3 thoughts on “Israel and New Breed – Feels Like Home, Vol. 1

  1. Chuck

    I’ve tried (admittedly, not very hard) to find a single video of the whole performance but I haven’t found anything yet, at least not anything free. I started listening on Spotiify but then I jumped over and started watching single videos on YouTube. The difference is striking, with the brightness of the videos casting the audio-only version into deep shadow.

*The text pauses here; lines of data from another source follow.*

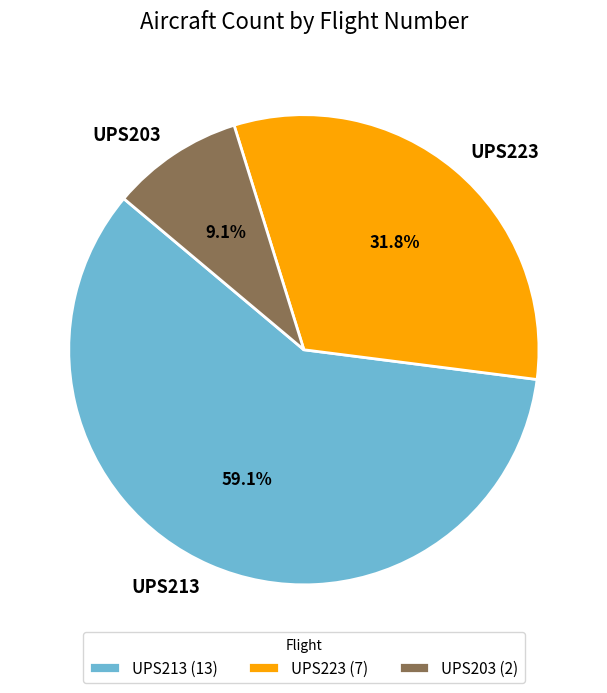

Approximately how many times larger is the value at UPS223 compared to UPS213?

0.5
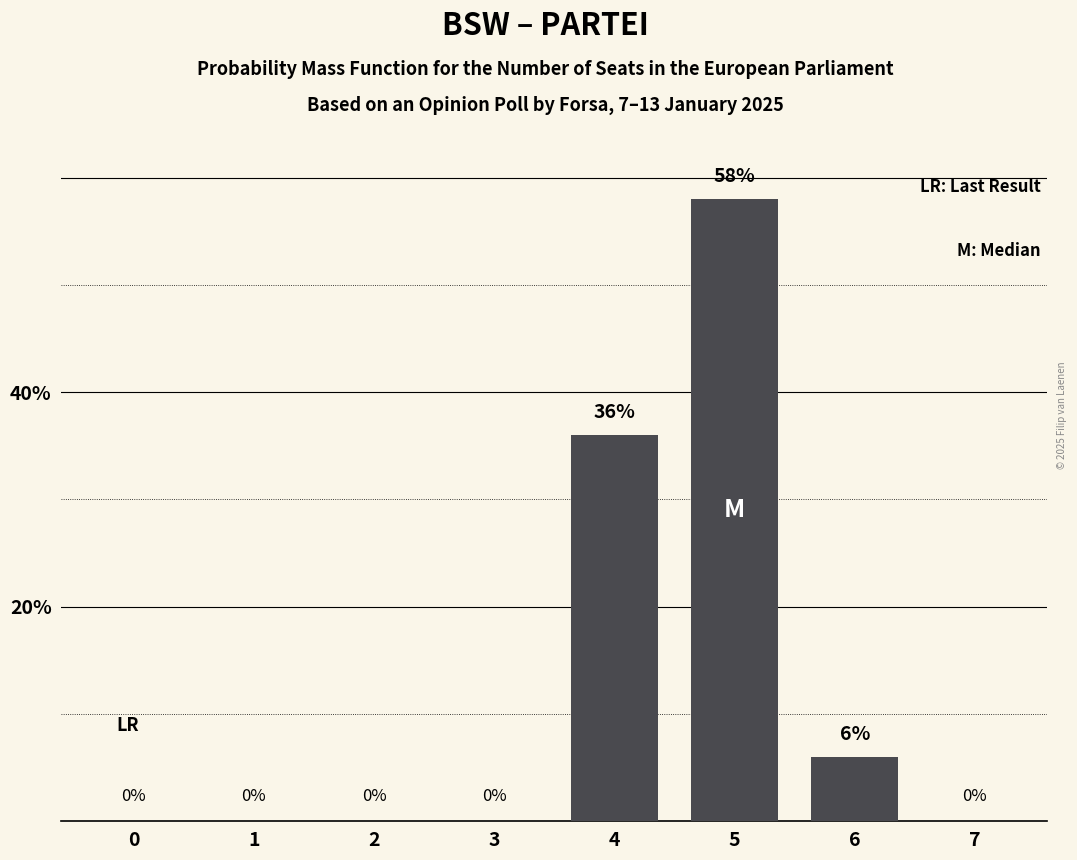

Reading left to right, transcribe all the data shown in this chart.

0=0	1=0	2=0	3=0	4=36	5=58	6=6	7=0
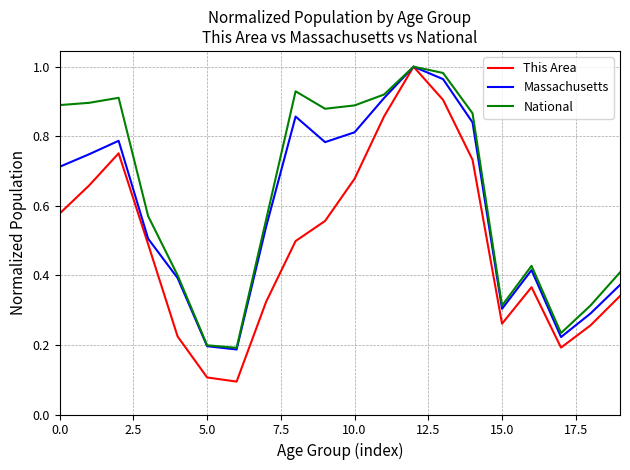

List the series in order of their overall mean, highest first.

National, Massachusetts, This Area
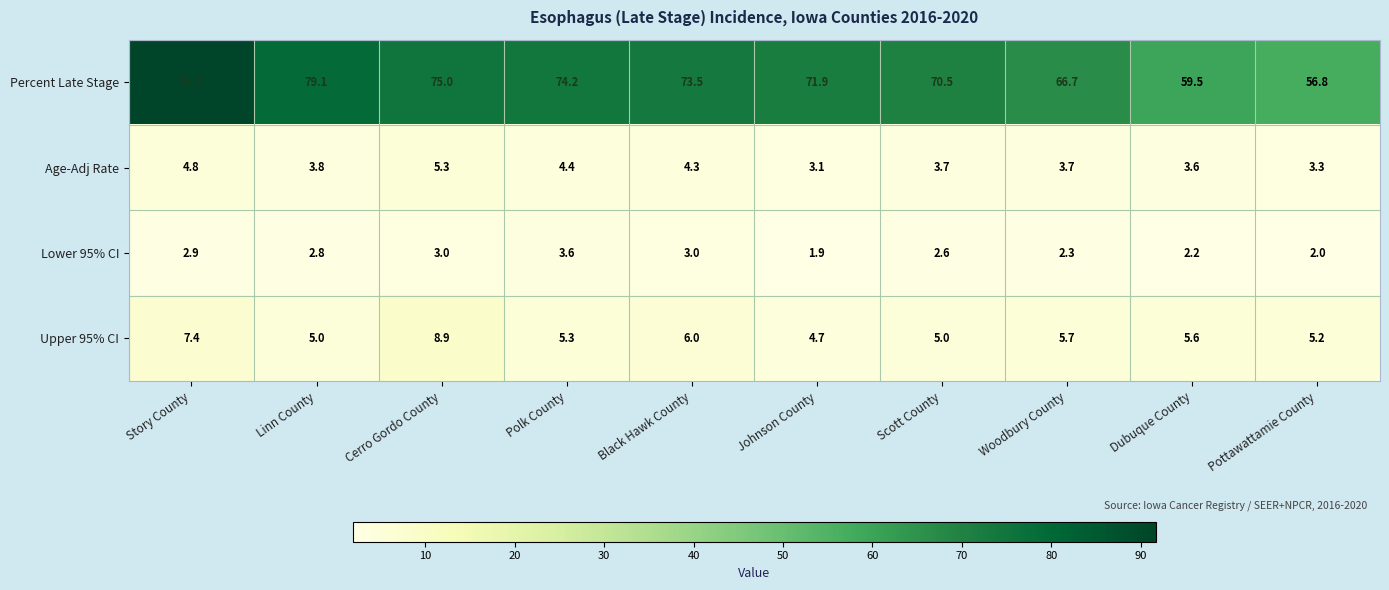

Which label corresponds to the smallest value in the chart?

Johnson County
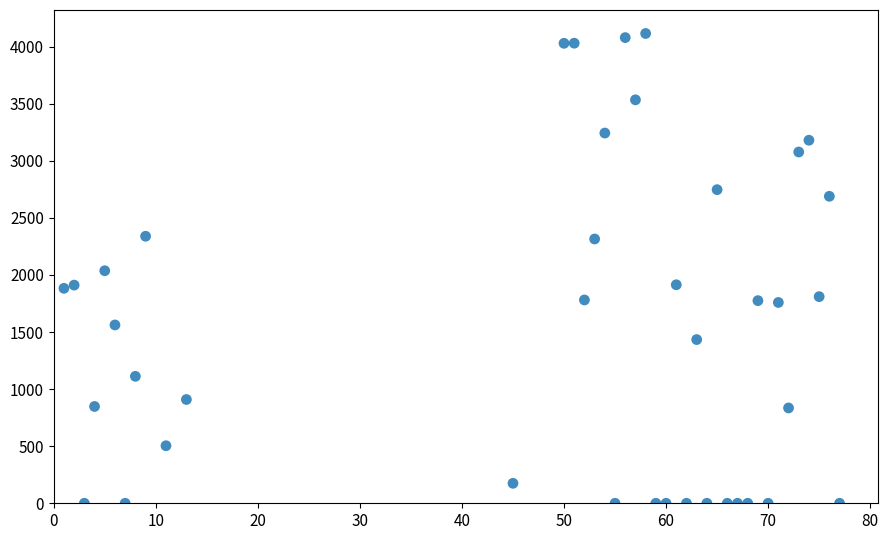

What is the range of Y values (max minus min)?

4115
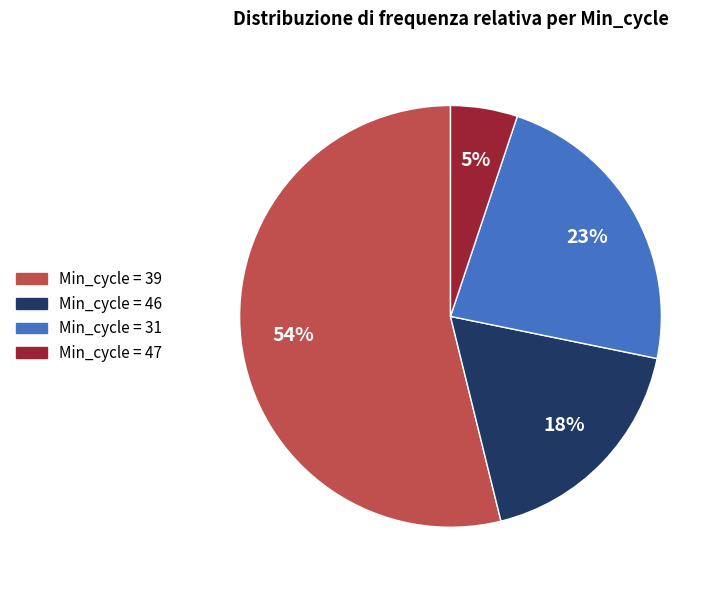

To the nearest percent, what is the average slice percentage?

25%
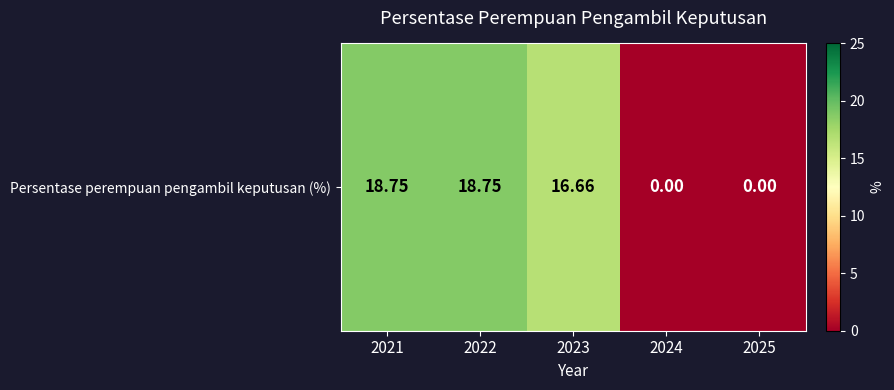

List the labels in order of value, smallest first.

2024, 2025, 2023, 2021, 2022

    Before I went into the studio for the first time, this is what I thought recording an album would be like: a bunch of people who love each other and love what they do gathered together in a room with a shared mission to build on each others’ energy and make inspired music. Instead, I found that typically you’re completely isolated, playing along with a recording and/or click track, all in the name of getting clean recordings. It’s no wonder most records are pretty dull. So watching this, it’s really cool to see something I never got to experience. A gift of the pandemic is musicians and fans all got to experience music in new ways.

    During Israel’s storytelling moment on How Great Medley, you can hear people laughing and someone says “wow.” And that’s what it’s all about. Who cares if that “wow” bleeds into the hi-hat mic? There’s energy and emotion here.

    Shortly after I moved to Baltimore I became friends with a pastor who ministered to mostly college students, and the music was a lot like this but without the spark this has. I think you nailed it when you said it’s not that this performance is overwhelmingly good as it is overwhelmingly joyful. And while the audio captures that to some degree, the videos–that packed room with all the musicians on top of each other, barely able to move but interacting in the best possible way–capture the joy even better.

  2. bobvinyl Post author

    I need to go back and check the videos, because I only listened to the album.

    I like that you connected it to your time in the studio and the difference between how music should be and how it is. Even though I have never been in a studio, I get what you’re saying and it makes sense. I agree with the imperfection of perfection. One of my favorite live albums is Townes Van Zandt’s Live at the Old Quarter. It is nearly a perfect live record. The only thing they edited out apparently were a few technical glitches and a few breaking glasses. As much as I love that record, I kind of wished at least the breaking glasses had been preserved.

  3. Chuck

    Yeah, I totally agree. The breaking glasses were part of the show, it’d be great to hear them. That’s part of the reason I still like bootlegs.